Someone as widely read in Oriental literature as Wright obviously is aware of the Zen tradition of “living in the moment” to eliminate the buzz of ideas that constantly distracts from “right mind.” But he seems to reject this approach in his rejection of the mole, dogs, birds, and insects because there is “no next and no before, no yesterday” and, ultimately, “no today,” because “consciousness is the result of seeing today in light of the past and future possibilities.

Rather than settling for either of these, he would rather settle for “whatever wanes,” “whatever breaks down beneath its own sad weight.” Then he offers concrete examples of these things, “the paintings of Albert Pinkham Ryder. Coincidently, Ryder’s dead bird reminds me of Morris Graves’ painting of birds that I mentioned falling in love with last year. More examples of Ryder’s work can be found at The Art Archive.

“Jesuit Graves,” Wright’s tribute to Gerard Manly Hopkins, seems to offer another possible answer to life’s problems:

JESUIT GRAVES

Midsummer. Irish overcast. Oatmeal-colored sky.
The Jesuit pit. Last mass
For hundreds whose names are incised on the marble wall
Above the gravel and grassless dirt.
Just dirt and the small stones
how strict, how self-effacing.

Not suited for you, however, Father Bird-of-Paradise,
Whose plumage of far wonder is not formless and not faceless,
Whatever you might have hoped for once.
Glasnevin Cemetery, Dublin, 3 July 1995.
For those who would rise to meet their work,
that work is scaffolding.

Sacrifice is the cause of ruin.
The absence of sacrifice is the cause of ruin.
Thus the legends instruct us,
North wind through the flat-leaved limbs of the sheltering trees,
Three desperate mounds in the small, square enclosure,
souls God-gulped and heaven-hidden.

P Gerardus Hopkins, 28 July 1844-8 June 1889, Age 44.
And then the next name. And then the next,
Soldiers of misfortune, lock-step into a star-colored tight dissolve,
History’s hand-me-ons. But you, Father Candescence,
You, Father Fire?
Whatever rises comes together, they say. They say.

### ASSIGNMENT 1
In one to three sentences, explain why, according to the passage on Wright's poetry, Wright turns away from the mole, dogs, birds, and insects.
### ASSIGNMENT 2
Reproduce the part of the passage on Wright's poetry starting with "Rather than settling" and going on through "strict, how self-effacing.".

### DATA FOR REVIEW
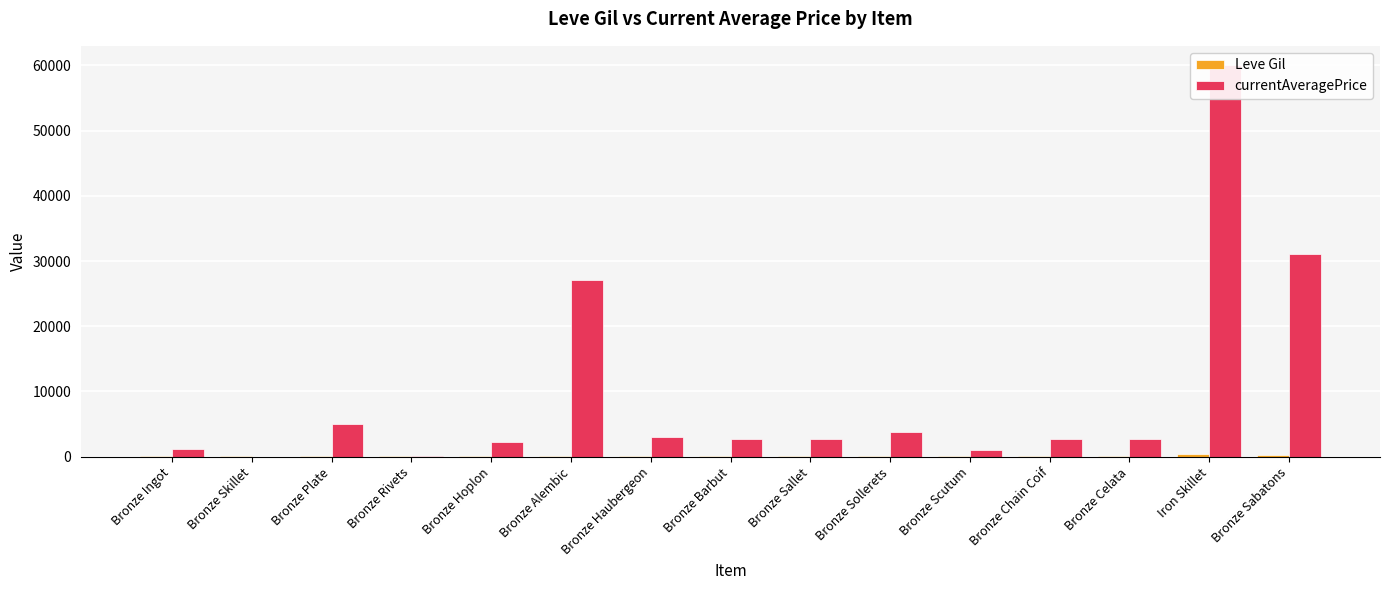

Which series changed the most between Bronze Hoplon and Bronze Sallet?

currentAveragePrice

--

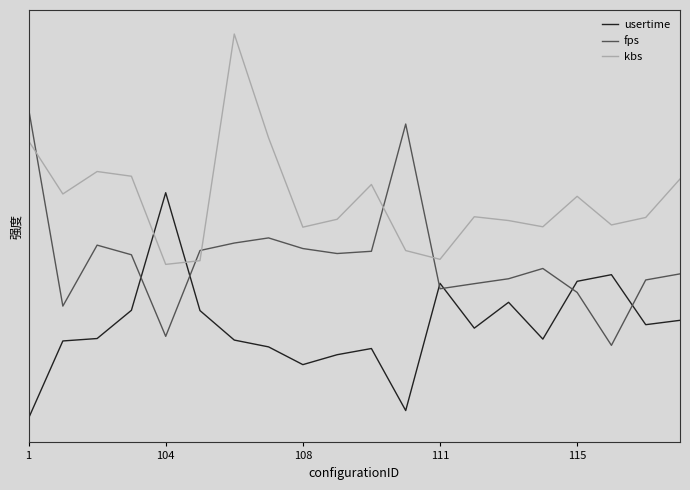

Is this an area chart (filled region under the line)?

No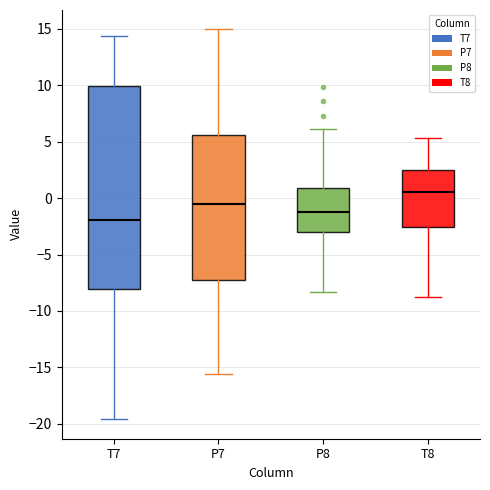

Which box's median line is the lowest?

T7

---

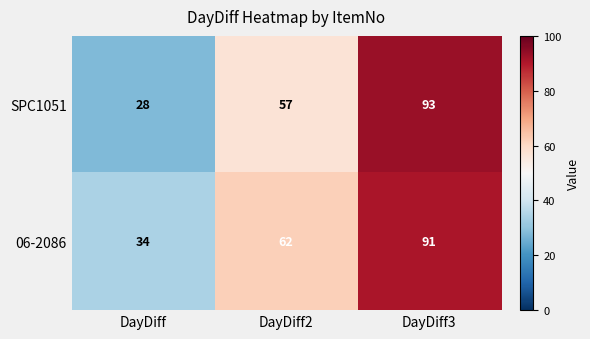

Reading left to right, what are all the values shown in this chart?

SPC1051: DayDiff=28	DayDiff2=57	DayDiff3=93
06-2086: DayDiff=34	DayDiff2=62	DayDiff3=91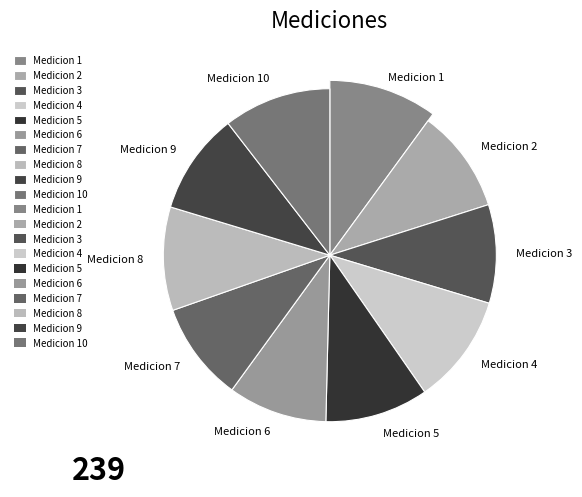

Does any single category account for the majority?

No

### EXPECTED ANSWER 1
Wright rejects them because for them there is "no next and no before, no yesterday," and ultimately "no today." Consciousness comes from seeing today in light of the past and future possibilities.

### EXPECTED ANSWER 2
Rather than settling for either of these, he would rather settle for “whatever wanes,” “whatever breaks down beneath its own sad weight.” Then he offers concrete examples of these things, “the paintings of Albert Pinkham Ryder. Coincidently, Ryder’s dead bird reminds me of Morris Graves’ painting of birds that I mentioned falling in love with last year. More examples of Ryder’s work can be found at The Art Archive.

“Jesuit Graves,” Wright’s tribute to Gerard Manly Hopkins, seems to offer another possible answer to life’s problems:

JESUIT GRAVES

Midsummer. Irish overcast. Oatmeal-colored sky.
The Jesuit pit. Last mass
For hundreds whose names are incised on the marble wall
Above the gravel and grassless dirt.
Just dirt and the small stones
how strict, how self-effacing.